# EXERCISE AIM
Search the entries for the word "tbody". Copy every line that holds it.

# RECORD EXCERPTS
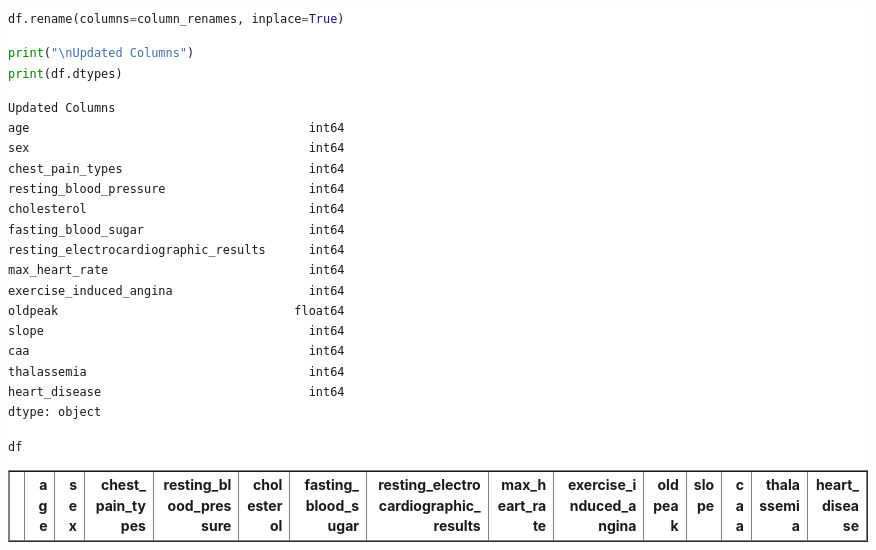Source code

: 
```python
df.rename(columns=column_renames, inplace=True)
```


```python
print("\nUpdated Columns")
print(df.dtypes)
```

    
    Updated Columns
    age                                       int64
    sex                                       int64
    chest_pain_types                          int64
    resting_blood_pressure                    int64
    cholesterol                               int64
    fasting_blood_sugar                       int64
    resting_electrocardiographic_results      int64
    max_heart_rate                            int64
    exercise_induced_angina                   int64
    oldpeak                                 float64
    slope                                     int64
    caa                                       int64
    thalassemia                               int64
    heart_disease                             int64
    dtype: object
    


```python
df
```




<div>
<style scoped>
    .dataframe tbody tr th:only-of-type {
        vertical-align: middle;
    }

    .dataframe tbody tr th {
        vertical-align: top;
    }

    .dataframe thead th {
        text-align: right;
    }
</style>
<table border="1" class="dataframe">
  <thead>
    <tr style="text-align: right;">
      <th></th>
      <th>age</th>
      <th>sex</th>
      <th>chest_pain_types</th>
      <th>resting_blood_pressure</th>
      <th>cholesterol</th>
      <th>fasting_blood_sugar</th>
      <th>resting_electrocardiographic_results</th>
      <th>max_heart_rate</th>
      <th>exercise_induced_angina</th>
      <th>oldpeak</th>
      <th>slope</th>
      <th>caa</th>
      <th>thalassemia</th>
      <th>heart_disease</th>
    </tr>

# OUTPUT FOR THIS EXERCISE
    .dataframe tbody tr th:only-of-type {
    .dataframe tbody tr th {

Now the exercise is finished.